### TO-DO ITEM
Within the entries below, find every line that has the string "experience", then copy it.
☆ ☆ ☆ ☆ ☆
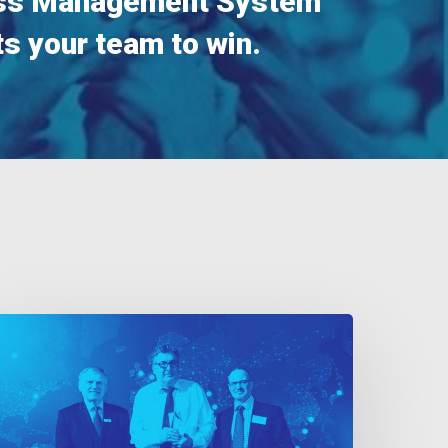
ss Management System
s your team to win.
nternational
uality
wards
017
inner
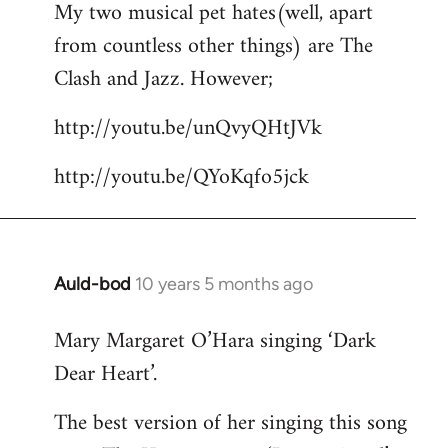
My two musical pet hates(well, apart
to
from countless other things) are The
Welcome
by
Clash and Jazz. However;
libcom.org
http://youtu.be/unQvyQHtJVk
http://youtu.be/QYoKqfo5jck
Auld-bod
10 years 5 months ago
In
reply
Mary Margaret O’Hara singing ‘Dark
to
Dear Heart’.
Welcome
by
The best version of her singing this song
libcom.org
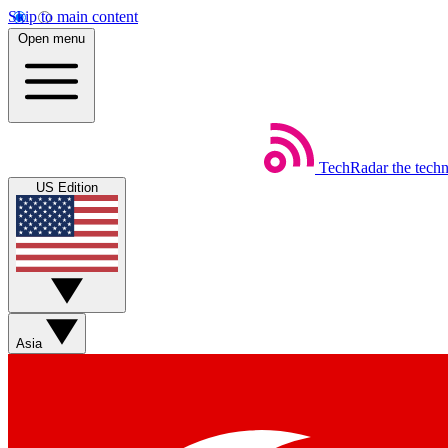
Skip to main content
Open menu
TechRadar
the tech
US Edition
Asia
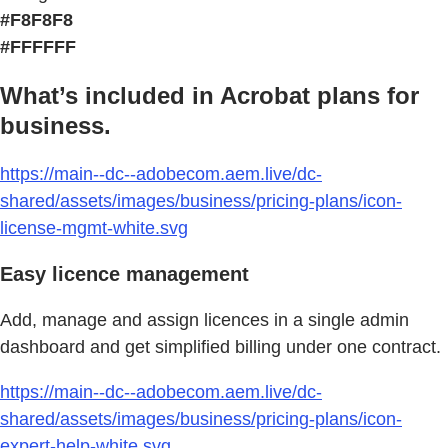
#F8F8F8
#FFFFFF
What’s included in Acrobat plans for
business.
https://main--dc--adobecom.aem.live/dc-
shared/assets/images/business/pricing-plans/icon-
license-mgmt-white.svg
Easy licence management
Add, manage and assign licences in a single admin
dashboard and get simplified billing under one contract.
https://main--dc--adobecom.aem.live/dc-
shared/assets/images/business/pricing-plans/icon-
expert-help-white.svg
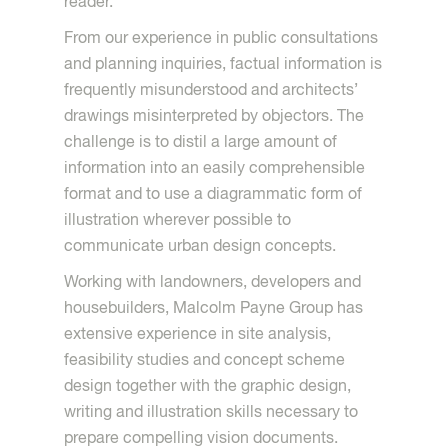
reader.
From our experience in public consultations
and planning inquiries, factual information is
frequently misunderstood and architects’
drawings misinterpreted by objectors. The
challenge is to distil a large amount of
information into an easily comprehensible
format and to use a diagrammatic form of
illustration wherever possible to
communicate urban design concepts.
Working with landowners, developers and
housebuilders, Malcolm Payne Group has
extensive experience in site analysis,
feasibility studies and concept scheme
design together with the graphic design,
writing and illustration skills necessary to
prepare compelling vision documents.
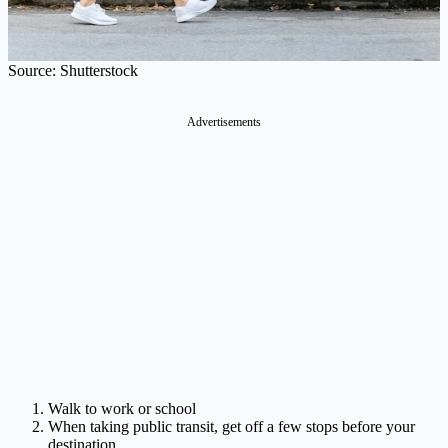
Source: Shutterstock
Advertisements
Walk to work or school
When taking public transit, get off a few stops before your
destination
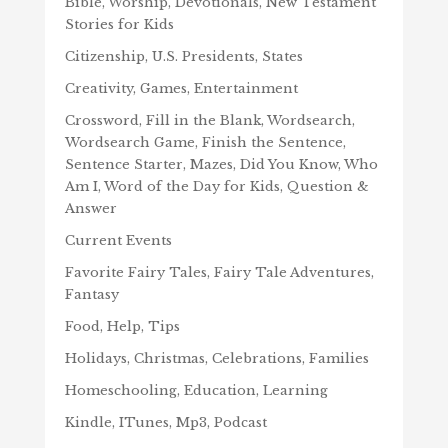
Bible, Worship, Devotionals, New Testament
Stories for Kids
Citizenship, U.S. Presidents, States
Creativity, Games, Entertainment
Crossword, Fill in the Blank, Wordsearch,
Wordsearch Game, Finish the Sentence,
Sentence Starter, Mazes, Did You Know, Who
Am I, Word of the Day for Kids, Question &
Answer
Current Events
Favorite Fairy Tales, Fairy Tale Adventures,
Fantasy
Food, Help, Tips
Holidays, Christmas, Celebrations, Families
Homeschooling, Education, Learning
Kindle, ITunes, Mp3, Podcast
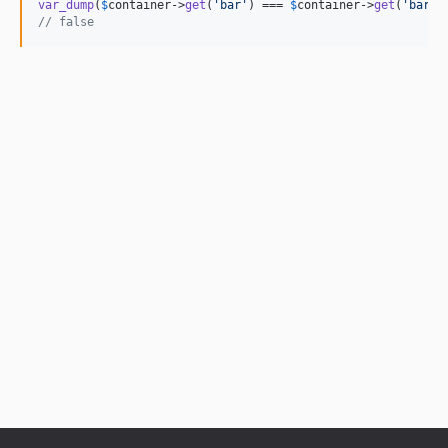
var_dump
(
$
container
->
get
(
'
bar
'
) === 
$
container
->
get
(
'
bar
'
// false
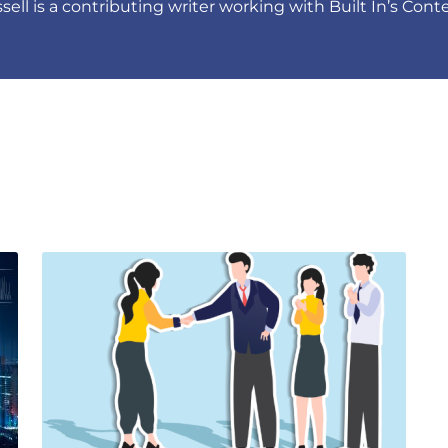
ell is a contributing writer working with Built In’s Con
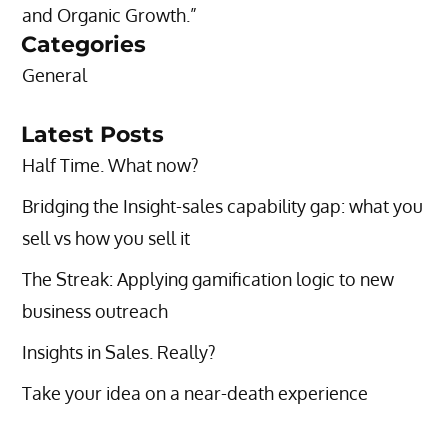
and Organic Growth.”
Categories
General
Latest Posts
Half Time. What now?
Bridging the Insight-sales capability gap: what you
sell vs how you sell it
The Streak: Applying gamification logic to new
business outreach
Insights in Sales. Really?
Take your idea on a near-death experience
☆ ☆ ☆ ☆ ☆
### SOLUTION TO THE PROBLEM
From our experience in public consultations
extensive experience in site analysis,
Take your idea on a near-death experience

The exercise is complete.